Nubie said..
Does twist on windsurfing sail have something with wind gradient?
(because some sailing books descirbe twist because of wind shear)
Can you explain that?
(if you have sail on car like you did,than sail will not has wind shear in top part,becasue wind speed is eqaul on bottom and top,but if wind shear do not exist when sailing ,then sail on car can be good simulation for sail when sailing in real life.. )
Sail twist is a bit complex but I'll try and explain it here.
1) Firstly the idea is that the sail should be sheeted in to the correct angle on the wind at all the points up the sail luff, from the tack to the head. If the sail is cut fuller near the boom and flat at the head then some twist would be needed to get the correct angle of attack at each section because our sails are wider at the bottom. You could achieve the same angle of attack with twist at the head, or else by cutting the sail fuller at the head (but fullness at the head also means a tighter leech at the head. )
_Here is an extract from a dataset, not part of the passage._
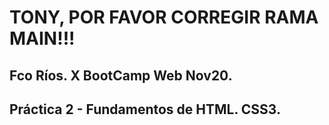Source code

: # TONY, POR FAVOR CORREGIR RAMA MAIN!!!

## Fco Ríos. X BootCamp Web Nov20. 
## Práctica 2 - Fundamentos de HTML. CSS3.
2) The sail panel needs to deflect the wind if it is to create lift, but we like our sails to drive from low down, rather than to pull from the head - so it's arguable that we like the sail head to sheet out naturally from the head, to exhaust properly and to dump excess power when overpowered. A sail that is full in the head or which has a tight leech tends to feel top heavy. That can work well in light winds, but gets catapulty when overpowered because the tight leech doesn't release power at the head well. That's why most windsurf sails are cut with the top batten set pretty flat.
3) We are actually sheeting our sails to the 'apparent' wind - which is the combination of the true wind of the day and the 'created' wind that is made by the board moving forwards. The true wind might be, say side-on, but the created wind will run from nose to tail along the board, so the apparent wind will flow at some angle between these two directions. This is further complicated by the created wind being the same strength at deck level as it is at the mast tip, whereas the true wind is usually stronger at the sail head than it is across the sail foot. So that means the apparent wind often flows at a different angle at the mast head than it does across the board, and this is another reason we might want twist in our sails, again to get the optimal sheeting angle.
4) There is another issue, often called wind shear, a term which is often wrongly used and which doesn't affect us here - because our rigs are simply too short for this to be relevant. The wind shear is where the wind direction way up in the air is in a different direction from that same wind flowing along the ground.
We can sometimes see clouds way above flowing at a different direction to the wind we feel on our face. However on open ground, if you measured the wind direction 5m off the ground, it would probably the same as at ground level. You might find a difference in wind strength though. Wind sheer is often mixed up with my point 3), above. You can google the term, to find its usual meteorological meaning. People also talk about wind gradient.
5) If you set a rig on a car as shown in the photos here, positioning the sail to be horizontal takes wind shear and differences in apparent wind out of the equation. So it's not clear what they are measuring, and really they are just showing off, as if they were being scientific in their rig development, when in fact they are not.
All you could hope to do with a rig on a car is to try and measure the lift you got at different sheeting angles at different motoring speeds, and then you might change the sail shape until you found one that that seemed to work better - on the car. But then you'd have to start again with the rig on the water, set in the vertical plane, and with the sailor hanging off it causing new rig loads. And so that would be like starting from scratch, once the usual apparent wind and other sail dynamics issues come into play. So the 'road testing' is a waste of time.